L’auteur de l’attaque est en procès en ce moment.

L’histoire ne dit pas si elle va continuer d’enseigner au Cégep de Jonquière.

Bye bye Myriam et surtout ne nous fait pas le coup de revenir par une autre station de radio.

Les radios de Québec se liguent contre le tramway

Questionné par les journalistes à ce sujet, Régis Labeaume a répondu lundi soir « qu’on vit en démocratie » et que « tout le monde peut créer des pétitions ». Quant à savoir si ça « fragilisait l’acceptabilité sociale » du projet, il a répondu : « On est à Québec. Il y a un environnement spécial avec du monde spécial. […] Ils font ce qu’ils veulent. »

ledevoir.com

Offrir la charité aux pauvres qu’on méprise

Savez-vous comment un populiste fait pour dénigrer les pauvres à l’année longue tout en s’assurant de pouvoir se regarder dans le miroir sans vomir?

Il fait preuve de générosité à Noël.

La radio-poubelle participe a toutes les guignolées, les encans, les récoltes de dons. Cette année plus que les autres.

Tant que ça reste de la charité. Tant qu’on laisse intactes les causes de cette pauvreté. Tant qu’on s’assure qu’il reste assez de pauvres pour pouvoir encore donner l’année prochaine.

Mais pas n’importe comment. De façon ostentatoire, bien entendu.

C’est tellement hypocrite. La radio-poubelle est en guerre permanente contre les pauvres à l’année longue.

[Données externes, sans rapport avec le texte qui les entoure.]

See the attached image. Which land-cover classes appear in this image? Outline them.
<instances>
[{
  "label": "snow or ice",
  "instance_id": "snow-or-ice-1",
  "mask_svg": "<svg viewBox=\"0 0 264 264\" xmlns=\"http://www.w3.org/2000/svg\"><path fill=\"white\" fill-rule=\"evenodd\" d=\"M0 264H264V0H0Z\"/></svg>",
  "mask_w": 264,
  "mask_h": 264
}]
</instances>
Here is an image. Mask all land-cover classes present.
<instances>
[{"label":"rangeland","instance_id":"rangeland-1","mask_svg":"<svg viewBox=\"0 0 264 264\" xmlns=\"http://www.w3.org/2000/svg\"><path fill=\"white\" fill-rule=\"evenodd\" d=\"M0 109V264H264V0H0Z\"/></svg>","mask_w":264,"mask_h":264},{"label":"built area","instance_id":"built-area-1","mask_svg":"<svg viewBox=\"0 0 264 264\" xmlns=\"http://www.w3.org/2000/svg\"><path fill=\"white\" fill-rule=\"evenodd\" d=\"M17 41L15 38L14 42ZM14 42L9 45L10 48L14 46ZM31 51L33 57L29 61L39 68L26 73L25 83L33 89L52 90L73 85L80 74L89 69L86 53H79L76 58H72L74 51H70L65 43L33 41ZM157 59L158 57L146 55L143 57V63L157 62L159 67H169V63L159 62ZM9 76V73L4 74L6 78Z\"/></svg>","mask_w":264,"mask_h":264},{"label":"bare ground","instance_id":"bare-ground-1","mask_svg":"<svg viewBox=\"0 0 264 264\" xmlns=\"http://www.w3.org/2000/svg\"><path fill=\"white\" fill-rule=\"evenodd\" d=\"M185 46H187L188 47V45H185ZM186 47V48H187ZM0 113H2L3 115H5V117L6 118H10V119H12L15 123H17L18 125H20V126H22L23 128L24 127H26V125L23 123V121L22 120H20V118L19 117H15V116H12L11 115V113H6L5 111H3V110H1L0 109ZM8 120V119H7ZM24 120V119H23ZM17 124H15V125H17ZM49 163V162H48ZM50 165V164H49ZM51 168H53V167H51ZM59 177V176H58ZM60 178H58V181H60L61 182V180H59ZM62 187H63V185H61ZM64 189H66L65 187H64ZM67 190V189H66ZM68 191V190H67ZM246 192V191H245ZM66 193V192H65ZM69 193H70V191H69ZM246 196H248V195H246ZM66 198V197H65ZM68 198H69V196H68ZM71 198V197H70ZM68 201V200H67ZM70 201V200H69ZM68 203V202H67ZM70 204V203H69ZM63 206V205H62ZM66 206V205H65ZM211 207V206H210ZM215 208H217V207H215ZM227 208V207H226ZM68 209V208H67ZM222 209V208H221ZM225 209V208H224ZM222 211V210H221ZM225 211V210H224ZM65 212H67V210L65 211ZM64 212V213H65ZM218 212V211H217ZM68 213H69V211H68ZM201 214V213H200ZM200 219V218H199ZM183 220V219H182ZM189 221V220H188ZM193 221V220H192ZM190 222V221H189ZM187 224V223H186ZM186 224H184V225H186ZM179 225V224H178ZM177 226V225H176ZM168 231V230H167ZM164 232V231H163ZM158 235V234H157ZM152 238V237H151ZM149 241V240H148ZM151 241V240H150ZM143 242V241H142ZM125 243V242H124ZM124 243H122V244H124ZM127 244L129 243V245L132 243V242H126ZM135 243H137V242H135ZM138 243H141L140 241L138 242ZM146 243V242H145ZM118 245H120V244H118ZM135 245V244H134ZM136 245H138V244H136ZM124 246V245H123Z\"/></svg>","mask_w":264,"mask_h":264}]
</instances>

Les animateurs méprisent les pauvres et, comme par miracle, l’amour surgirait comme une étincelle magique à Noël?

Ils continuent à les haïr, plutôt.

Regardez comment Vincent Cauchon, chroniqueur sportif à Radio X, a commenté son expérience à l’Archidon hier:

« Quelqu’un a dit: ‘le jambon est sec’. Bien là, c’est un repas servi sur le bras… Tu peux pas répliquer à un client, encore moins une personne dans le besoin (…) Il met son cellulaire sur la table. C’est un IPhone 10. Moi c’est un 6 (…) Ça sent la clope à grandeur. Même s’ils fument des indiennes. C’est cher des clopes »

Tant de mépris mal dissimulé envers des gens à qui il faisait de beaux sourires…

Remarquez que ce n’est pas parce que vous faites la charité quelques fois dans l’année que ça vous donne le droit de dénigrer les pauvres, les gais, les femmes et les musulmans le reste du temps.